# THE REQUEST:
Locate each line in the records that contains the string "radius" and copy those lines out. Matching is case-sensitive.
— START AVAILABLE RECORDS —
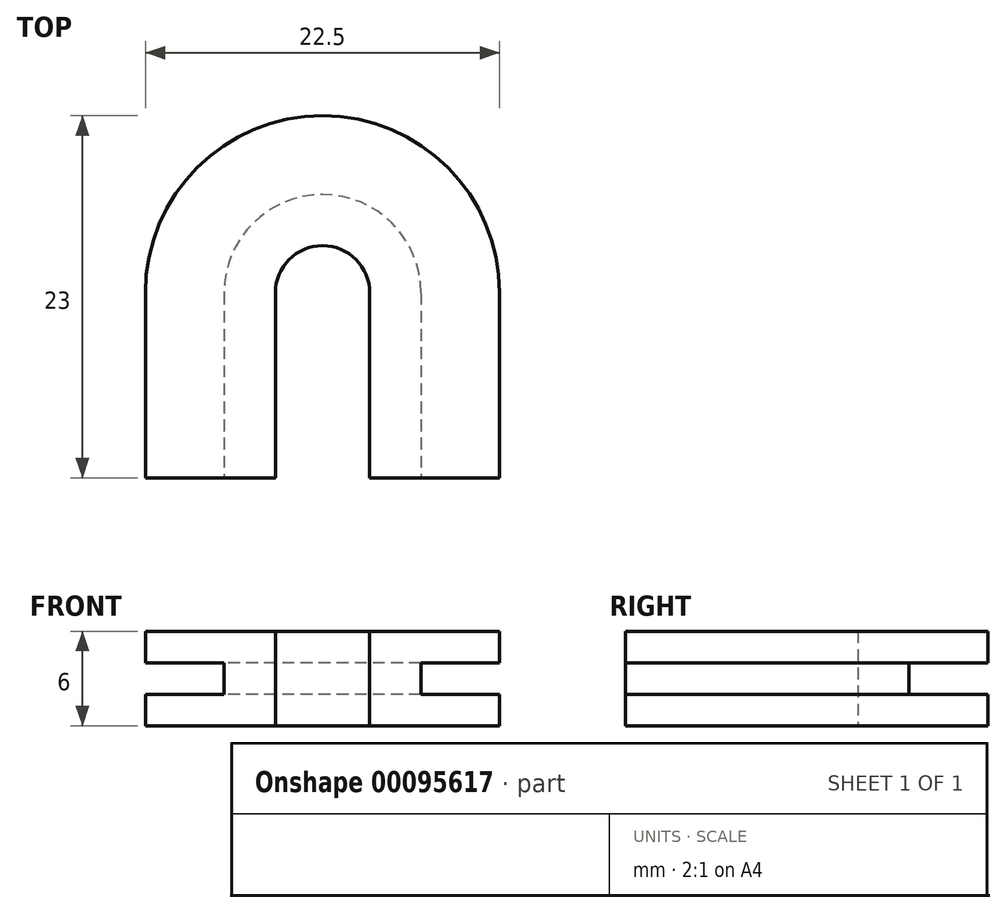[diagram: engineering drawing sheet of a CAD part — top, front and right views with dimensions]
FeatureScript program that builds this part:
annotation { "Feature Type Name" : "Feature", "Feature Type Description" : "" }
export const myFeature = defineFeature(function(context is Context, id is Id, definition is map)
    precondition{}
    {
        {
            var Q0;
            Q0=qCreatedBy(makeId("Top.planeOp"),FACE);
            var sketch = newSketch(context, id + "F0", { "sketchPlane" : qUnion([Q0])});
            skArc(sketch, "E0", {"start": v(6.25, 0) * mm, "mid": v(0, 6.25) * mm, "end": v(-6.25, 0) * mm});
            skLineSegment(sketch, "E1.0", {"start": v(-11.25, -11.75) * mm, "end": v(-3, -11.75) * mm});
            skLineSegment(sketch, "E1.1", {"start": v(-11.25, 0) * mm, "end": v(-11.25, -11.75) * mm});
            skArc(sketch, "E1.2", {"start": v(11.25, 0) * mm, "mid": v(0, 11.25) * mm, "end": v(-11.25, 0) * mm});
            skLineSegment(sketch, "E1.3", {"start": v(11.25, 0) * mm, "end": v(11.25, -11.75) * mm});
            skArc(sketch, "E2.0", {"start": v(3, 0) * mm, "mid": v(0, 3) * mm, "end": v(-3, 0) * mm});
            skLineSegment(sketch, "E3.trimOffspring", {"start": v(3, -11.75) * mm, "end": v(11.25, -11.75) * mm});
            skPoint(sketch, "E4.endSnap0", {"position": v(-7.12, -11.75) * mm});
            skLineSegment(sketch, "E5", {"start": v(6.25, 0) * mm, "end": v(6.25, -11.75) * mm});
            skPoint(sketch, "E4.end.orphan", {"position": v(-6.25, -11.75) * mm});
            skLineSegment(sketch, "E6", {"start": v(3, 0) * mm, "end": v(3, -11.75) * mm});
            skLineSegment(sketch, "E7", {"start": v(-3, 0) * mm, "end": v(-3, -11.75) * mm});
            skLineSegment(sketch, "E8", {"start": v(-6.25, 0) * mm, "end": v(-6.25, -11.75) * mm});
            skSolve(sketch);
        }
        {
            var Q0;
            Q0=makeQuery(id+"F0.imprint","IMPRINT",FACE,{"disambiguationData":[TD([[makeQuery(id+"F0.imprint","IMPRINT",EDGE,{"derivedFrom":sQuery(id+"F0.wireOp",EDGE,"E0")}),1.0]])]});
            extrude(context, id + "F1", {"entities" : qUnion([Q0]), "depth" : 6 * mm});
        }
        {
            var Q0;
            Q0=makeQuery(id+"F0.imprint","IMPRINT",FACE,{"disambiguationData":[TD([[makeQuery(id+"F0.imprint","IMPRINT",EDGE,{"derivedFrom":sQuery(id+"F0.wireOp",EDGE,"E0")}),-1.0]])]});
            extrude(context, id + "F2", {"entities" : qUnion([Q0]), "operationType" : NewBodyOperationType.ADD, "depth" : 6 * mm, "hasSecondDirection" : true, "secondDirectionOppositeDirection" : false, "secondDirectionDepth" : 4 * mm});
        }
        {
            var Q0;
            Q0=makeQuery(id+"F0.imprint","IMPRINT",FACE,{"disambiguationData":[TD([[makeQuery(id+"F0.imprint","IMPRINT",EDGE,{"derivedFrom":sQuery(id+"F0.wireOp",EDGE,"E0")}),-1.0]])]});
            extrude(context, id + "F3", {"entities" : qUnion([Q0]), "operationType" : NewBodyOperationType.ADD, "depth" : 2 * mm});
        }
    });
— END AVAILABLE RECORDS —
— START AVAILABLE RECORDS —
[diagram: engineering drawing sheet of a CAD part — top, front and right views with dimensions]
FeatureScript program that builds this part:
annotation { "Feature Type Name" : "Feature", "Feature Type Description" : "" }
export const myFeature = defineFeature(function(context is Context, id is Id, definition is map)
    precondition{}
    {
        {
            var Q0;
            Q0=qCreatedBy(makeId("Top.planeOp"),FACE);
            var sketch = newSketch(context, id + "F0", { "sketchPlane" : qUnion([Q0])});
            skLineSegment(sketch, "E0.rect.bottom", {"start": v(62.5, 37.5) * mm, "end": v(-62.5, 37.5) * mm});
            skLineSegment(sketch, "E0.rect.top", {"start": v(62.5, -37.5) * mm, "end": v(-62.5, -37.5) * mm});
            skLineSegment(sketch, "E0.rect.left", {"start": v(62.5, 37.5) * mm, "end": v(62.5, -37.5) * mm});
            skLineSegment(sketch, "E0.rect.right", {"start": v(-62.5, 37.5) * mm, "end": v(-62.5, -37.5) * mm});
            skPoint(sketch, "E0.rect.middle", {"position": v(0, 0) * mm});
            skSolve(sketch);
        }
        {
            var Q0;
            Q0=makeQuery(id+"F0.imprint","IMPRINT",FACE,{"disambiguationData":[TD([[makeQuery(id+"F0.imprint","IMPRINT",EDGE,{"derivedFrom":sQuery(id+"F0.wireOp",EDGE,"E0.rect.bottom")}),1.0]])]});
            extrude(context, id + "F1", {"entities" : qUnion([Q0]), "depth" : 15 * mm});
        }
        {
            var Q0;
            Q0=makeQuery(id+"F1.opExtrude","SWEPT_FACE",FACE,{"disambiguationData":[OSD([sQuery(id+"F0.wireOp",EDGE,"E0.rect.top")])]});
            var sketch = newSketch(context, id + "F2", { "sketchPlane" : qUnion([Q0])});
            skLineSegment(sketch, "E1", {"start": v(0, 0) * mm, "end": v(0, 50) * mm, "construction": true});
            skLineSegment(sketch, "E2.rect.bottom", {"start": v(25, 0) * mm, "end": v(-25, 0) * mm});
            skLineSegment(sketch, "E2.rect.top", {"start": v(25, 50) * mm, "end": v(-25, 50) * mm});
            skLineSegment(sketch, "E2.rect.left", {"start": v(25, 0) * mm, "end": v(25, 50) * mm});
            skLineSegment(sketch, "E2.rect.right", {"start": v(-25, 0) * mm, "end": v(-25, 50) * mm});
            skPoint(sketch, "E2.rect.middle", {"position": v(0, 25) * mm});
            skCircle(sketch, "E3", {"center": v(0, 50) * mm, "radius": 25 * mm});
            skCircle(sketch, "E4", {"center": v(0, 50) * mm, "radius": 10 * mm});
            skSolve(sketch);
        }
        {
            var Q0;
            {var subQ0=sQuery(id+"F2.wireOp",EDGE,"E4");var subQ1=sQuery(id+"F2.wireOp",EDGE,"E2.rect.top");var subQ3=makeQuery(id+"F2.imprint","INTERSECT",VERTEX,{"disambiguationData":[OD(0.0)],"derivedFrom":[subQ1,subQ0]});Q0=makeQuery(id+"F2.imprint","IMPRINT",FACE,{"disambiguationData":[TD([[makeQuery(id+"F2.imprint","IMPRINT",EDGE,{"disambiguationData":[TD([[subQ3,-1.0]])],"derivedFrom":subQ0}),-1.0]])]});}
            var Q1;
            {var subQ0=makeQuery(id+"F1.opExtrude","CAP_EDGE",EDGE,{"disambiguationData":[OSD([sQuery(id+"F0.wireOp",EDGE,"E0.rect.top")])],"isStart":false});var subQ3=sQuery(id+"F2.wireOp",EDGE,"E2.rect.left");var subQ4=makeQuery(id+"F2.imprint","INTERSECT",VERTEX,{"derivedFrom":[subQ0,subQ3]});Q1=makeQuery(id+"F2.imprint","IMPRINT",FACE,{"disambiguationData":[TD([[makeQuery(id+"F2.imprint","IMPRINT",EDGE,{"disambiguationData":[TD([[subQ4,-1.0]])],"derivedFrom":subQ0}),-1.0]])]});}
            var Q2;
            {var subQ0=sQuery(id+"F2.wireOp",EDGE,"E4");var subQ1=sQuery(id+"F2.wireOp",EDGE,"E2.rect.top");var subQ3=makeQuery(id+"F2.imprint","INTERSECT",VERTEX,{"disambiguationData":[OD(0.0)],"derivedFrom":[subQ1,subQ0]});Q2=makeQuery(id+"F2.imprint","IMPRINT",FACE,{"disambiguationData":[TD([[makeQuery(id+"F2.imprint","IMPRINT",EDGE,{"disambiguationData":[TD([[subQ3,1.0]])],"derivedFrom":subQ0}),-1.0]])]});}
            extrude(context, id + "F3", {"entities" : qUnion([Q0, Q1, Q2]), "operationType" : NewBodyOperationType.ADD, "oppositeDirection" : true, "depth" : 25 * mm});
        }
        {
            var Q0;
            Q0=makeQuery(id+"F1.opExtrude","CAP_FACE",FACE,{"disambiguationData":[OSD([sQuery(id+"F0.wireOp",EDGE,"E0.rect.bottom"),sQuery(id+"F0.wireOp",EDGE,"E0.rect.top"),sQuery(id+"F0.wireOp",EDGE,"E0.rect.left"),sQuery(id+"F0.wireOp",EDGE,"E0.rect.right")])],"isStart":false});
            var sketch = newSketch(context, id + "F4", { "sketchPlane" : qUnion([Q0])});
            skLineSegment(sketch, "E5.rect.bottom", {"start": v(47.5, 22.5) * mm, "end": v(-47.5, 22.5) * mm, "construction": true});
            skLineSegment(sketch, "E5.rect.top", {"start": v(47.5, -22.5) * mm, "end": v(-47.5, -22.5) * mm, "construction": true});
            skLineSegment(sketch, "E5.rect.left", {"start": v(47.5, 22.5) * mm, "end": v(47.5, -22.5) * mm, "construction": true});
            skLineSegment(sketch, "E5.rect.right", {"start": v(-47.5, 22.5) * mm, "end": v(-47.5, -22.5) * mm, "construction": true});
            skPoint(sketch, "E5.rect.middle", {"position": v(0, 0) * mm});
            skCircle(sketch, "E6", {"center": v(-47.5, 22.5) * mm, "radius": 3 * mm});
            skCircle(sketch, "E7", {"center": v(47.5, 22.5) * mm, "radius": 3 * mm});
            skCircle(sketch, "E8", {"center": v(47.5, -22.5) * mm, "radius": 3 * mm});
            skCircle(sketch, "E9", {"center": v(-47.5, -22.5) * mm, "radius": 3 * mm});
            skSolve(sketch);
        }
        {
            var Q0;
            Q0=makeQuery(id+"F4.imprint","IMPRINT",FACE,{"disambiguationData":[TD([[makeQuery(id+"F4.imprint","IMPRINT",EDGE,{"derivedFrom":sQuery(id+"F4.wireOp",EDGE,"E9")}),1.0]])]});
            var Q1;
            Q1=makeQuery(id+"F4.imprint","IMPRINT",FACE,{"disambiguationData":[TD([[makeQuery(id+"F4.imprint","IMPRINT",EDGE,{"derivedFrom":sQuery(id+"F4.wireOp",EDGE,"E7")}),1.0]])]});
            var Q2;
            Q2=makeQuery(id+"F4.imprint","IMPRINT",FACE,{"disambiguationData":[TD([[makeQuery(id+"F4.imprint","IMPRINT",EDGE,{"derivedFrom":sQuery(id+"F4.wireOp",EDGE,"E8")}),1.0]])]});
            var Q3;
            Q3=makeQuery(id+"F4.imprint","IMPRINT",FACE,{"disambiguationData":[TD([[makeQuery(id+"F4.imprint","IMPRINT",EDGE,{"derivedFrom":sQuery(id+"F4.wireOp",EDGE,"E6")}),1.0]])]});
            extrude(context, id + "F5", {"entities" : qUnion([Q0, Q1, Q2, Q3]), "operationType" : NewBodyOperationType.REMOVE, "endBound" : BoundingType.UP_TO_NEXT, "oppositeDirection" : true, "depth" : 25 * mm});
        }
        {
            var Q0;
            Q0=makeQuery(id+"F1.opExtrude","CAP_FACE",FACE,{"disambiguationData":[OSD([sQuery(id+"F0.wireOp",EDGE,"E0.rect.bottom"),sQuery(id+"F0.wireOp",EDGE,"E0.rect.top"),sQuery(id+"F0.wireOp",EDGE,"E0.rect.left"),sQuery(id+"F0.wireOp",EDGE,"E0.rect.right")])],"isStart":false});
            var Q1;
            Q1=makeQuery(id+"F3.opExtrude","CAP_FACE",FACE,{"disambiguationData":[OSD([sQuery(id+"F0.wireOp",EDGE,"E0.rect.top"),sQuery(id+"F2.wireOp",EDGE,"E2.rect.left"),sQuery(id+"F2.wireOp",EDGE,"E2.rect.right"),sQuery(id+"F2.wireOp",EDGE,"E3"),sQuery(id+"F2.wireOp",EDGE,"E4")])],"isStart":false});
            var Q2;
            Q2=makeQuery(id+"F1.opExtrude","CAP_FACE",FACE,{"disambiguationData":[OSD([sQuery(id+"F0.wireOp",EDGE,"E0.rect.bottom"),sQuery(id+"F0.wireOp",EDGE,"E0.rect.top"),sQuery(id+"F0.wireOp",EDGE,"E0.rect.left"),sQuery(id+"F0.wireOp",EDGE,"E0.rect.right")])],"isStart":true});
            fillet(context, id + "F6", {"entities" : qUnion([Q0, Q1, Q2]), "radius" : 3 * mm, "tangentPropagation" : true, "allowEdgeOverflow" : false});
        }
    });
— END AVAILABLE RECORDS —
— START AVAILABLE RECORDS —
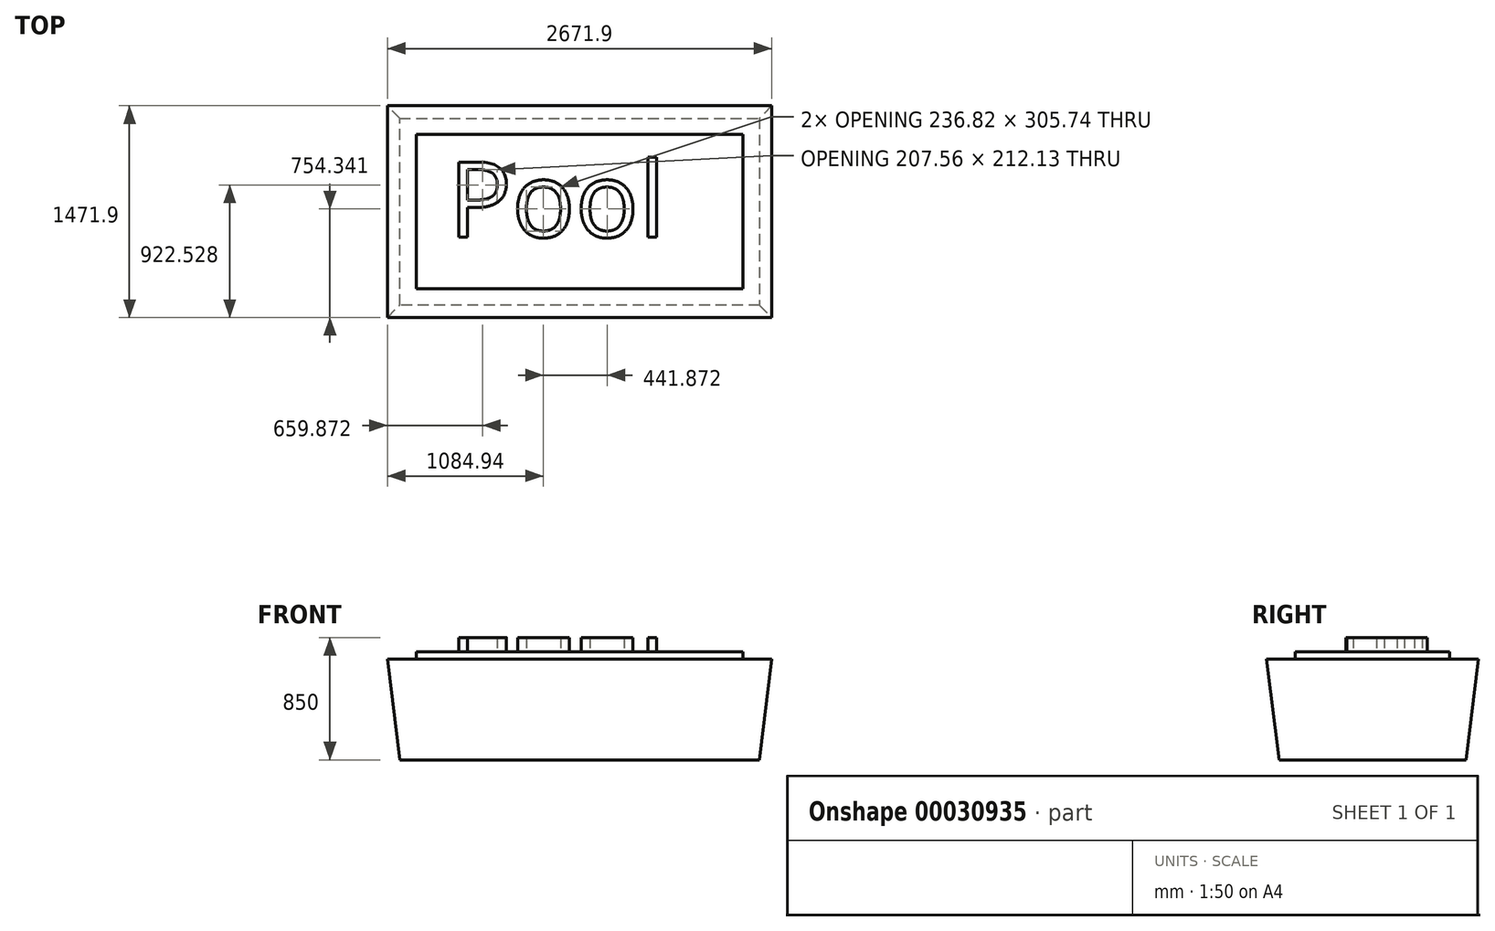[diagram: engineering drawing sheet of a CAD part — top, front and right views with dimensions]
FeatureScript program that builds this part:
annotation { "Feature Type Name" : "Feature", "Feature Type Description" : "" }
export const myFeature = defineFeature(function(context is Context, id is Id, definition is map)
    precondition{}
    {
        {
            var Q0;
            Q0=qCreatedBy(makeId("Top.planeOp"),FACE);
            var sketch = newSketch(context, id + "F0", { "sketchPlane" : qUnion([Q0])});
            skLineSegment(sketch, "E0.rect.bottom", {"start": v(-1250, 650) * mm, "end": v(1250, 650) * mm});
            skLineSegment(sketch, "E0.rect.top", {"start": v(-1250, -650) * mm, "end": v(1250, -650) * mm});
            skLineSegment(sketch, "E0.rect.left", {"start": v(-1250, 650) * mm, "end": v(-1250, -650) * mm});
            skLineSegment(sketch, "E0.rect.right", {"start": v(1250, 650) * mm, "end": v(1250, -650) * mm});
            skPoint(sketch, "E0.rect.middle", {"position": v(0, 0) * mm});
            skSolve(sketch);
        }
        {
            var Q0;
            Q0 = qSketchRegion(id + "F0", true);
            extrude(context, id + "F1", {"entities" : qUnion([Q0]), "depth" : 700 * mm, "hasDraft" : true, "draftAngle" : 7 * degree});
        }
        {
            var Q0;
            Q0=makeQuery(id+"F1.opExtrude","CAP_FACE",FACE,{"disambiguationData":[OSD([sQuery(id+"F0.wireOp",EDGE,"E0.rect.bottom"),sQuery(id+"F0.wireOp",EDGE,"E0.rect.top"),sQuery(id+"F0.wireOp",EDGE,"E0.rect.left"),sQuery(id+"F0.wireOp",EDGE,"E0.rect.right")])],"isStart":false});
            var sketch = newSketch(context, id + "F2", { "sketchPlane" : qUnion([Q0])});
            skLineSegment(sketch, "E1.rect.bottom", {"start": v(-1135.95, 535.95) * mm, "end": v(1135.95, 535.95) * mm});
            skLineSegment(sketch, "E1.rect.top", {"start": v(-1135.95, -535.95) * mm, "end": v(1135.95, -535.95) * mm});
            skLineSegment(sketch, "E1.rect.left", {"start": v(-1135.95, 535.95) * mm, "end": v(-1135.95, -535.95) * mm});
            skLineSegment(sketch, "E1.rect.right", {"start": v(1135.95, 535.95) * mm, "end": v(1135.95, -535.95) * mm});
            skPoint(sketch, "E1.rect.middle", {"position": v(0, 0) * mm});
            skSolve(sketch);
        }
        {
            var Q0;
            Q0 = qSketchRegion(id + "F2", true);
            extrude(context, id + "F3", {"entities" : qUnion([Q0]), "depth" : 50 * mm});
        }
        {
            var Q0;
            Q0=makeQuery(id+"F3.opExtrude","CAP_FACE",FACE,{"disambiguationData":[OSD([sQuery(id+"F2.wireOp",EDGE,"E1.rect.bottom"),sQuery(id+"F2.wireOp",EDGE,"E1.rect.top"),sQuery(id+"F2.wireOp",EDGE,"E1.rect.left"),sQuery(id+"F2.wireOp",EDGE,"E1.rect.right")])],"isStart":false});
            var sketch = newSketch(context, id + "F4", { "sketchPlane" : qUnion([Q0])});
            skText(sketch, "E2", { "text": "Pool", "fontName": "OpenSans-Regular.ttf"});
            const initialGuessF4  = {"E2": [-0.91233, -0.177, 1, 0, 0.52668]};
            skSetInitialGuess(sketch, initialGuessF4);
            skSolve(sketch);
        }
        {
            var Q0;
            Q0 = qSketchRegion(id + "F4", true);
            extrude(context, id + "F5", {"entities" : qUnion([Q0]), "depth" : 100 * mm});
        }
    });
— END AVAILABLE RECORDS —
# ANSWER TO THE PROBLEM:
            skCircle(sketch, "E3", {"center": v(0, 50) * mm, "radius": 25 * mm});
            skCircle(sketch, "E4", {"center": v(0, 50) * mm, "radius": 10 * mm});
            skCircle(sketch, "E6", {"center": v(-47.5, 22.5) * mm, "radius": 3 * mm});
            skCircle(sketch, "E7", {"center": v(47.5, 22.5) * mm, "radius": 3 * mm});
            skCircle(sketch, "E8", {"center": v(47.5, -22.5) * mm, "radius": 3 * mm});
            skCircle(sketch, "E9", {"center": v(-47.5, -22.5) * mm, "radius": 3 * mm});
            fillet(context, id + "F6", {"entities" : qUnion([Q0, Q1, Q2]), "radius" : 3 * mm, "tangentPropagation" : true, "allowEdgeOverflow" : false});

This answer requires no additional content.